• Assignment
Read the lines of the data below and retrieve those with "pixel".

━━━━━━

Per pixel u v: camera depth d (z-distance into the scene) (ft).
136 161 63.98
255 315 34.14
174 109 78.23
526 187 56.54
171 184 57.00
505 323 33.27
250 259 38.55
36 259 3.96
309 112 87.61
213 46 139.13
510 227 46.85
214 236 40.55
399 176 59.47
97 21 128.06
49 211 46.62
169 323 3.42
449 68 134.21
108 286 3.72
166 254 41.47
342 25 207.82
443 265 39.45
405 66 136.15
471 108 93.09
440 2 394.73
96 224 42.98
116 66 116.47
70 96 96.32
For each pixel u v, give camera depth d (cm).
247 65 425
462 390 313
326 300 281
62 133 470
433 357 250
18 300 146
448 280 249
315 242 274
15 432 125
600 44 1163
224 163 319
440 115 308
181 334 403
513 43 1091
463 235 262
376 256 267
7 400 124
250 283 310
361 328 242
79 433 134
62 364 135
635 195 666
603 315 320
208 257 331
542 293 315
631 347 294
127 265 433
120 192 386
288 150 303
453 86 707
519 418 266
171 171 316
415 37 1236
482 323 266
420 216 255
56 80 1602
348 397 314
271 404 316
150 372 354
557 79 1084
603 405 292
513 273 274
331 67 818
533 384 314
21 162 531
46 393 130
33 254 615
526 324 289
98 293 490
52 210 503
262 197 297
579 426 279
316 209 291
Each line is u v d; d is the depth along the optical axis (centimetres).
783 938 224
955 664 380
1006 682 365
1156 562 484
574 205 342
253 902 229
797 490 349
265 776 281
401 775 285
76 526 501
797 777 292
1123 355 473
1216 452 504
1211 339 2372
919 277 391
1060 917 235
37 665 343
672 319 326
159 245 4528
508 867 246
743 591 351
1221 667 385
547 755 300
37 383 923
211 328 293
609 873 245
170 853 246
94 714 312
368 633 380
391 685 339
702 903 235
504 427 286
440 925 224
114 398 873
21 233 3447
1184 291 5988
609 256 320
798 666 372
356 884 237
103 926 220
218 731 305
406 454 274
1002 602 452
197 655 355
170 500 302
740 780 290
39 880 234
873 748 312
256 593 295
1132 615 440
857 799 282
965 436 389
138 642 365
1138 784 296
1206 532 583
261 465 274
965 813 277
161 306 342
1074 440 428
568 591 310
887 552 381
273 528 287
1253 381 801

━━━━━━

• Expected answer
Per pixel u v: camera depth d (z-distance into the scene) (ft).
For each pixel u v, give camera depth d (cm).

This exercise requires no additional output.